No caminho, uma parada estratégica, em Alvoco da Serra, local de história, com pedras que remetem a épocas e personagens. Seja nas casas humildes dos antigos operários e dos pastores, seja nas casas mais imponentes dos proprietários, lá é notória a habilidade dos pedreiros, numa sobreposição de materiais e linguagens.
A arquitetura, a natureza abundante e uma gente amável nos conquistaram. Hora de partir para a Lousã, que, junto com as serras do Açor e da Estrela, constitui a Cordilheira Central, o mais imponente dos alinhamentos montanhosos de Portugal.
A CHARMOSA FERRARIA SÃO JOÃO
O espírito colaborativo, a interação entre os habitantes, a riqueza paisagística e cultural são evidentes em Ferraria, que se abriu para o mundo sem perder sua essência.
Os novos habitantes que têm se fixado, gerindo seus negócios ou por opção de vida, têm mudado a cara da aldeia e gerado uma nova energia, ao mesmo tempo preservando o que há de mais autêntico e genuíno. Lá, a ruralidade e o turismo criativo convivem em perfeita harmonia. Ferraria possui um número grande de currais tradicionais, um Caminho do Xisto, um Centro de Mountain Bike e um magnífico conjunto de sobreiros que podem ser adotados, projeto de maior sucesso da Associação de Moradores.
EXPERIÊNCIA ÚNICA
A chegada à Lousã foi um verdadeiro frenesi. Tudo pronto, partimos para desfrutar de uma das provas mais lindas que os participantes do grupo já haviam feito. Entre nós estavam experientes ciclistas, como o instrutor Tavinho Oliveira, com vários triatlos na Alemanha, o X-Terra no Havaí e a ultramaratona de mountain bike Brasil Ride, e a diretora de cinema e tevê Izabel Jaguaribe, com uma série de Granfondos e L’Etapes nas pernas, sem falar no Iron Man no Havaí.
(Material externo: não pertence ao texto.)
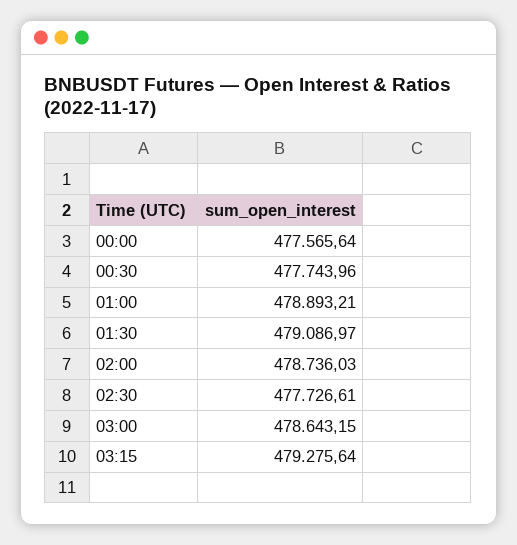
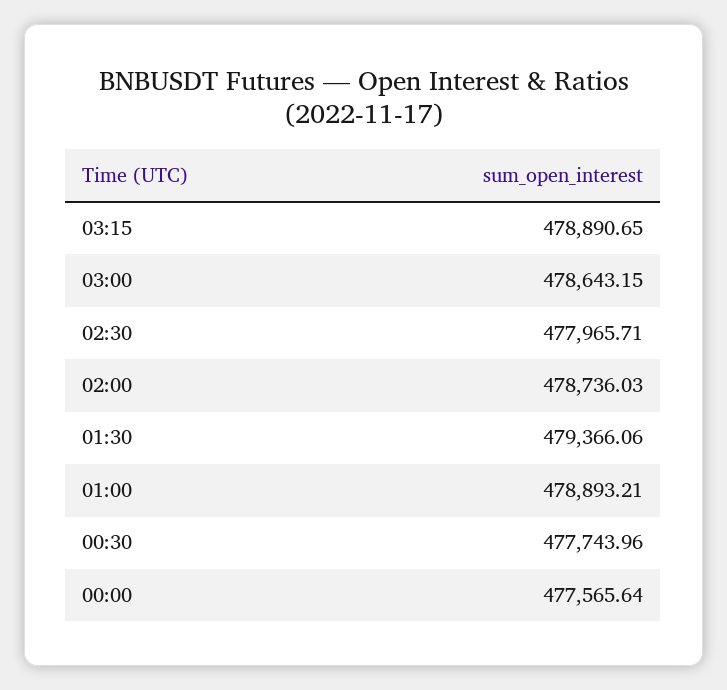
  {
    "00:00": 477565.64,
    "00:30": 477743.96,
    "01:00": 478893.21,
-   "01:30": 479086.97,
+   "01:30": 479366.06,
    "02:00": 478736.03,
-   "02:30": 477726.61,
+   "02:30": 477965.71,
    "03:00": 478643.15,
-   "03:15": 479275.64
+   "03:15": 478890.65
  }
Ávidos por desfrutar daquela nova experiência, naquele momento, eles tinham um só objetivo: concluir a prova de 168 km em segurança, desfrutar do percurso e descobrir o que a Skyroad tinha para oferecer. A organização impecável, a atmosfera amistosa, os cenários impressionantes e o clima ameno fizeram da Skyroad uma experiência ímpar. Todos satisfeitos e orgulhosos de ter completado bem a prova, com destaque para Izabel Jaguaribe, que faturou o 1o lugar na categoria Granfondo Master Feminino amador (180 km) e o 2o lugar geral entre todas as competidoras, voltamos a Ferraria para desfrutar de seus encantos, em especial na Casa do Zé Sapateiro.
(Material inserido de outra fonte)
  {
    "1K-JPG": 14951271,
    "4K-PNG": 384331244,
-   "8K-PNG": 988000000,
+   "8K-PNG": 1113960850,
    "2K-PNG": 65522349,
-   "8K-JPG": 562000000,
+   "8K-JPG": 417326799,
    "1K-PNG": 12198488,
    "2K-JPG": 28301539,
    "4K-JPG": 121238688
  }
O local, situado na mesma rua do Vale do Ninho, do outro lado da calçada, num imóvel totalmente recuperado, apresenta ambiente bem cuidado e familiar, decoração tradicional e rústica, mas cercada dos confortos modernos.
Em Ferraria, suas construções de xisto em vielas cercadas de natureza, seus sobreiros mágicos e seus personagens únicos nos proporcionaram dias de imenso prazer.
Malas prontas, partimos para a Serra do Sicó, a terra do famoso queijo Rabaçal e também do charmoso Villa Pedra, cujo nome é inspirado na tríade de vilas romanas, muito presentes na região.
Situado numa encosta, numa aldeia abandonada por mais de 70 anos, teve suas oito casas recuperadas pelos novos proprietários, que souberam preservar a base ecológica e o estilo arquitetônico do conjunto.
Ana Cecilia Springefeldt é publicitária e praticante de ciclismo de estrada e mountain bike. Ama viajar e já visitou sobre as suas duas rodas países como Espanha e Argentina. Sempre acompanhada pelo marido, o instrutor de ciclismo Tavinho Oliveira.